1. Aksi Women's March Bali 2019 sengaja dilaksanakan setelah pemilu, supaya tidak dimanfaatkan oleh oknum-oknum tertentu pada tahun politik

5 Alasan Kenapa Perempuan Masif Bersuara di Women's MarchIDN Times/Diantari Putri

Koordinator Humas dan Media Social Women's March Bali 2019, Devy Cendana, mengatakan ini merupakan kegiatan yang kedua kalinya dilaksanakan di Bali. Selain Bali, ada juga beberapa kota lain di Indonesia yang melaksanakan kegiatan serupa dengan mengambil waktu sesudah pemilu serentak di Indonesia.

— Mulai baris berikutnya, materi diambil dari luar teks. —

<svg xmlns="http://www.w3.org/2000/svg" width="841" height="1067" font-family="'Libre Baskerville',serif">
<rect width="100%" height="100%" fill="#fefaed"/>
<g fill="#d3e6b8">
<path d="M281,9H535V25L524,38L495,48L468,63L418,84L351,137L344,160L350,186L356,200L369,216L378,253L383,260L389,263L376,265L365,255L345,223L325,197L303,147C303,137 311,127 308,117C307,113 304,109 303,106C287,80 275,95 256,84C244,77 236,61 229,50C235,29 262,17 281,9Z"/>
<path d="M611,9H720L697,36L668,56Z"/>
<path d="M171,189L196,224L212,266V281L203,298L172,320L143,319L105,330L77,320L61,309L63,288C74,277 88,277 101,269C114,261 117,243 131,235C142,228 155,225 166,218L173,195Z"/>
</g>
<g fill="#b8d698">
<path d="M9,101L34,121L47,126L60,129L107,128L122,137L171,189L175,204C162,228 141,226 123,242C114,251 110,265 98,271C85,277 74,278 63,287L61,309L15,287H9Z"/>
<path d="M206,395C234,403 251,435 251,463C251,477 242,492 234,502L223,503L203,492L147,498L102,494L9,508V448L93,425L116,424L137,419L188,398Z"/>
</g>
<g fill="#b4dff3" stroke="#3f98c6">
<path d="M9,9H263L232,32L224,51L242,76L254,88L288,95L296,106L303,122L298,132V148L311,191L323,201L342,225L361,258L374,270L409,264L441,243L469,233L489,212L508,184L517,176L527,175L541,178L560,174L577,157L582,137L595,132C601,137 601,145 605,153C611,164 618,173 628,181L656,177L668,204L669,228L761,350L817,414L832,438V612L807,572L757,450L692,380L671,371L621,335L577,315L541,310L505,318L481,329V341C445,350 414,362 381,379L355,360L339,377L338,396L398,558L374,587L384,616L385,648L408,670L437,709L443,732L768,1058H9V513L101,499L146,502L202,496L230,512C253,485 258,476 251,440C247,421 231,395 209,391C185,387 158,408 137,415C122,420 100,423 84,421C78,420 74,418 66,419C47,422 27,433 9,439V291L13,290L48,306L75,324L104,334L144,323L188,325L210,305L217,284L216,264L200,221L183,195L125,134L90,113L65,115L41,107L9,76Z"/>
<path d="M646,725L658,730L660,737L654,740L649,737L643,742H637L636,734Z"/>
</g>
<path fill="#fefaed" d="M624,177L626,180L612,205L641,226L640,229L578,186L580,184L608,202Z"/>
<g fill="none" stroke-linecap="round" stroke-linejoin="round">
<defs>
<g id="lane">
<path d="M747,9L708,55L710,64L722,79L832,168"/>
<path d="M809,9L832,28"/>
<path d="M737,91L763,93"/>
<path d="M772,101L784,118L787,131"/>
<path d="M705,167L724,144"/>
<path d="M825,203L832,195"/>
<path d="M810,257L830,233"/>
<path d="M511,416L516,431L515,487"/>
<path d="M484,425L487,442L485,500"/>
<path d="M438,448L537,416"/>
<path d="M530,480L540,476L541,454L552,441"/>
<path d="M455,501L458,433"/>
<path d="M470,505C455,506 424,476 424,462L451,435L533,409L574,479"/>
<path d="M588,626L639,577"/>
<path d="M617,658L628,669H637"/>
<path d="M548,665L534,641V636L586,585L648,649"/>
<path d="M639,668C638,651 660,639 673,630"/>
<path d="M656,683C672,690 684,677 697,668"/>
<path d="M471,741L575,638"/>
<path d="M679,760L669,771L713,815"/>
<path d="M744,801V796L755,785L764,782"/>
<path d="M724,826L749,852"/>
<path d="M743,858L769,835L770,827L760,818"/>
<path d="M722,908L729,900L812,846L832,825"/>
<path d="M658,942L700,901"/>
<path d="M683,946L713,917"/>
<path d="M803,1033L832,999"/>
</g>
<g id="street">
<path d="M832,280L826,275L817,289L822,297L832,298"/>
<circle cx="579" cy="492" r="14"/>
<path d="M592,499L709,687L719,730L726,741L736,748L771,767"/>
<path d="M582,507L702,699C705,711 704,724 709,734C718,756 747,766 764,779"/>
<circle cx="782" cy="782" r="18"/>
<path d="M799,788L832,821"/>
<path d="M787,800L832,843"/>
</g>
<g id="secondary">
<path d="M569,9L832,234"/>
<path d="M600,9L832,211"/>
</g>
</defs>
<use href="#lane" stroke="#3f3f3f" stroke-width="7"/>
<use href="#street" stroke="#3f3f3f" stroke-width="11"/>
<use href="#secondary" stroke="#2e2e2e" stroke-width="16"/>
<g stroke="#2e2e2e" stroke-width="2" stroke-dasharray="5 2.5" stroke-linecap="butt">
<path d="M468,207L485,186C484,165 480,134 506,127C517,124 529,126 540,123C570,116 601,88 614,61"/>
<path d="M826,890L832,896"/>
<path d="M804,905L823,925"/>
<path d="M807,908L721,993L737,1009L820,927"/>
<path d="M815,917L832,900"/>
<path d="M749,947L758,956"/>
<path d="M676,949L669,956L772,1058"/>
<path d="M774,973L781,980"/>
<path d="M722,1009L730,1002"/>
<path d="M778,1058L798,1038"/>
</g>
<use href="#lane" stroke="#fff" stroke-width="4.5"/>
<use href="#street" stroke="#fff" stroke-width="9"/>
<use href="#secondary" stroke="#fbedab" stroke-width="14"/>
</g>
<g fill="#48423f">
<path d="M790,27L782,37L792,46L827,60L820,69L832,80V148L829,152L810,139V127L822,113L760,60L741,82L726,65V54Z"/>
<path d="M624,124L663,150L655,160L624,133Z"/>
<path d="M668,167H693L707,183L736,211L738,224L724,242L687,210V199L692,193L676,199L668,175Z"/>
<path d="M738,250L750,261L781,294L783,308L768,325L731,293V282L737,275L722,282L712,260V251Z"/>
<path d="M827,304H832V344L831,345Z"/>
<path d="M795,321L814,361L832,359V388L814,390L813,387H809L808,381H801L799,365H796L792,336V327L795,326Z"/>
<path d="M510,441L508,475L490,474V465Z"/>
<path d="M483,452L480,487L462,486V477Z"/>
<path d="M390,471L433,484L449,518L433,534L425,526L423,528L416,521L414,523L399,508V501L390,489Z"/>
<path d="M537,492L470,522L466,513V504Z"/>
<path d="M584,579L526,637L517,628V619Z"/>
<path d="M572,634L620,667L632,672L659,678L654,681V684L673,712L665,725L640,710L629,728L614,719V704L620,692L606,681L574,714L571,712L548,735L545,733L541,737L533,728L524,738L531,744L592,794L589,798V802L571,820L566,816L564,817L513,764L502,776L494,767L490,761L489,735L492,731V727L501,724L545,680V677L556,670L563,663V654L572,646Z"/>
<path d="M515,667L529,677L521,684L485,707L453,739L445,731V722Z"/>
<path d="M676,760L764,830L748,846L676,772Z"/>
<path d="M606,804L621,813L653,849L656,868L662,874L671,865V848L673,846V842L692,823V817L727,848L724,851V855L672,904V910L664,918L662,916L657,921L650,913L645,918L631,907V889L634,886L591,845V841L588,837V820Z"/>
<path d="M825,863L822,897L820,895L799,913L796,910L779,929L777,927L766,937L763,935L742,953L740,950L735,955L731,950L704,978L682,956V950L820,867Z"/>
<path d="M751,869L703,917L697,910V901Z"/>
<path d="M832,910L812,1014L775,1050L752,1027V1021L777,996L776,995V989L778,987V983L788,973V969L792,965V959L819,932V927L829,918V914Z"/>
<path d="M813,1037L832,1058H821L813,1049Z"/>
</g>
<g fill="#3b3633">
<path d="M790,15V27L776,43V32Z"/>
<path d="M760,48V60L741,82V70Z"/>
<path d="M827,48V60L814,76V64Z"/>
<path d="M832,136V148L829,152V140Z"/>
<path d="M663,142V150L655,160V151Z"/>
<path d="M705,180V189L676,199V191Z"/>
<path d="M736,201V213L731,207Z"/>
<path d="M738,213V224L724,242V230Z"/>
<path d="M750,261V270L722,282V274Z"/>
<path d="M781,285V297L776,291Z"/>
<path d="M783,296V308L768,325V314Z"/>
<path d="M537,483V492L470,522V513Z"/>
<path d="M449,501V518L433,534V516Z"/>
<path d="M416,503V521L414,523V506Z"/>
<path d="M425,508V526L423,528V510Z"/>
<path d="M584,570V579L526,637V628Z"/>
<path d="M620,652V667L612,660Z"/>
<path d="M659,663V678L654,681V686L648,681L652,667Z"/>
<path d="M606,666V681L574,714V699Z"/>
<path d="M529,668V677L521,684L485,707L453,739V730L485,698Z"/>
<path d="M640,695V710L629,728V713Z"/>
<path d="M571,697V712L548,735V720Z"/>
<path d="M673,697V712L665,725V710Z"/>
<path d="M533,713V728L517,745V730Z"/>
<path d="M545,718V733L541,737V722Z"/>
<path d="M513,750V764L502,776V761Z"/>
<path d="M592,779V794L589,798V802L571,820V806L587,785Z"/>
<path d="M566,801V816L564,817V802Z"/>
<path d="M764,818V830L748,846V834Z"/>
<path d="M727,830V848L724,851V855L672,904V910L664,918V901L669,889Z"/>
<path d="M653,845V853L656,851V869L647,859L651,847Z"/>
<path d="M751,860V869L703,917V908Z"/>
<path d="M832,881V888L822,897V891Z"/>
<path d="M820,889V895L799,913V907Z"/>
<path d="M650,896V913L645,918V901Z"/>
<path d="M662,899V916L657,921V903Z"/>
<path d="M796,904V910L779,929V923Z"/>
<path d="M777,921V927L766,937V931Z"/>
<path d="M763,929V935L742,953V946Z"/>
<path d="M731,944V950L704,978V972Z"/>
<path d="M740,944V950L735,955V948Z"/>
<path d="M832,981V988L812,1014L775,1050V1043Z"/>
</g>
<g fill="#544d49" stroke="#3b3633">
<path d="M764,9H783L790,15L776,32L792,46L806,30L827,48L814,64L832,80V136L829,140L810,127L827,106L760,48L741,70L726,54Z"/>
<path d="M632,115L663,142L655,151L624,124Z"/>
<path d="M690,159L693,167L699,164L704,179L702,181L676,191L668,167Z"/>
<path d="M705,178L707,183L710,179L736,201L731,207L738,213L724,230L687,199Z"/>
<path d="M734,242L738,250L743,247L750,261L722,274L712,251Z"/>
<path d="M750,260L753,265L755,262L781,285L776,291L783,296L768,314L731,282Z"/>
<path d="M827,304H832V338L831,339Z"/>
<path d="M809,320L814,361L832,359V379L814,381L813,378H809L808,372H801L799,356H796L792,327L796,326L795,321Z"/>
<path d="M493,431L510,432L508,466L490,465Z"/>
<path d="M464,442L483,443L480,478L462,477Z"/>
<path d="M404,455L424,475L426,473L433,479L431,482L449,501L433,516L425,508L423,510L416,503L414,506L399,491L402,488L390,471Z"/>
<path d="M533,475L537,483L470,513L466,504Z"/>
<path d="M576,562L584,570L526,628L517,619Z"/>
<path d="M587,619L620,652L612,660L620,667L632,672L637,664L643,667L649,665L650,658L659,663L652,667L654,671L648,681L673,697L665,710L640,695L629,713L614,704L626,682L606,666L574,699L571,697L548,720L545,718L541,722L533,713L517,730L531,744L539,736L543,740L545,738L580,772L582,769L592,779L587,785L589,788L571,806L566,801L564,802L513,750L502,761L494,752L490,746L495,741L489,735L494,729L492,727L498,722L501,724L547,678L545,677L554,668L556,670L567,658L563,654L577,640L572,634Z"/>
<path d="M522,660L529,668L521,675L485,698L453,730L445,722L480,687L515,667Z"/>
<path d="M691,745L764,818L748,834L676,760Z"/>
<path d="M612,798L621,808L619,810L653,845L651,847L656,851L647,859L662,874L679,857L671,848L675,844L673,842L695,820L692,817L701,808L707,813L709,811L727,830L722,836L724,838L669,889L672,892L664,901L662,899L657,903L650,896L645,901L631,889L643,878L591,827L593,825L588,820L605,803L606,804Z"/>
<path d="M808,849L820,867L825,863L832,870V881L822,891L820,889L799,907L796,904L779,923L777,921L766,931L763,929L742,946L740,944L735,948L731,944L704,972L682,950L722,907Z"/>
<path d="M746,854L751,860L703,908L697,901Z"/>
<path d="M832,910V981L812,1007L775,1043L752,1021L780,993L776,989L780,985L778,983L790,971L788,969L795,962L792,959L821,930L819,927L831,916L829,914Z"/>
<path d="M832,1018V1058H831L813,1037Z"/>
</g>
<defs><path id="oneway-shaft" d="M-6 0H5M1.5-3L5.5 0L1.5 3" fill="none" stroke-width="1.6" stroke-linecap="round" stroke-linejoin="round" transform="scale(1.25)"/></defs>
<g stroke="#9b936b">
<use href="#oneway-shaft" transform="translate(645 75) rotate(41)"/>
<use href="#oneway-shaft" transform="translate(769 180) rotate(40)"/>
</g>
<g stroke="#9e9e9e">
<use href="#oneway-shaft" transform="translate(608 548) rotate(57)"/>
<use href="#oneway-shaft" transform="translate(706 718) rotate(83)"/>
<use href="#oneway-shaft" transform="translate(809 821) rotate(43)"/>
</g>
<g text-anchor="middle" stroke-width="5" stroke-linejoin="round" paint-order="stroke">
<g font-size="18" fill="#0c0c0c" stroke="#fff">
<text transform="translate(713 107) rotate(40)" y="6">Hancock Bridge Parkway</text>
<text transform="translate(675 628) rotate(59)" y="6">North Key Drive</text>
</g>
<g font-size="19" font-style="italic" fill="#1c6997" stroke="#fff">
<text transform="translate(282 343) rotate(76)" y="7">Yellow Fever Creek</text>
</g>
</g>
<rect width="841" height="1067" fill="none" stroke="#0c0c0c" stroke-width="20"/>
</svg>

Menurut Devy, mereka tidak ingin kegiatan ini dianggap sebagai hal yang berbau politik, apalagi sampai dimanfaatkan oleh oknum-oknum tertentu pada tahun politik ini.

“Kegiatan seperti ini sangat rentan dikaitkan dengan kegiatan politik. Namun kami tegaskan ini murni gerakan sosial dari masyarakat, terutama kaum perempuan. Kegiatan ini ingin menunjukkan bahwa perempuan berani bersuara,” ujarnya.

2. Perempuan hingga organisasi masih banyak yang enggan dan sungkan ikut gerakan ini

5 Alasan Kenapa Perempuan Masif Bersuara di Women's MarchIDN Times/Diantari Putri

Aksi Women's March Bali 2019 diikuti oleh puluhan perempuan terutama dari generasi millennials. Mereka merupakan perwakilan dari berbagai komunitas seperti LBH Bali, Kisara, Remaja Kisara, Women Cycling Club, Indo Runners Bali, Gaya Dewata, dan masyarakat umum yang didominasi oleh kaum perempuan. Devy menceritakan, untuk mengumpulkan para perempuan supaya berani bicara bukanlah hal mudah.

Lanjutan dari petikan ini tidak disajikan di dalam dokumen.